• WHAT TO WORK ON
All entries are to be quoted exactly; the images stay out of the copy.

• GIVEN INFORMATION

-- Opening Marker --

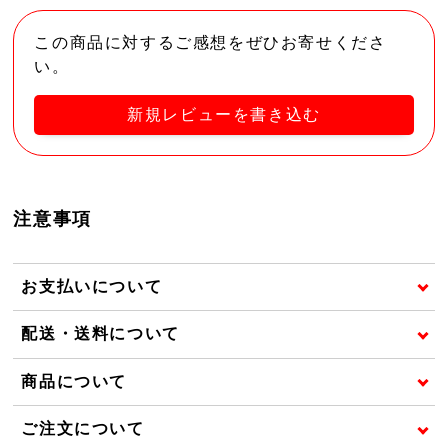
この商品に対するご感想をぜひお寄せくださ
い。
新規レビューを書き込む
注意事項
お支払いについて
配送・送料について
商品について
ご注文について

-- Closing Marker --

• TASK RESULT
この商品に対するご感想をぜひお寄せくださ
い。
新規レビューを書き込む
注意事項
お支払いについて
配送・送料について
商品について
ご注文について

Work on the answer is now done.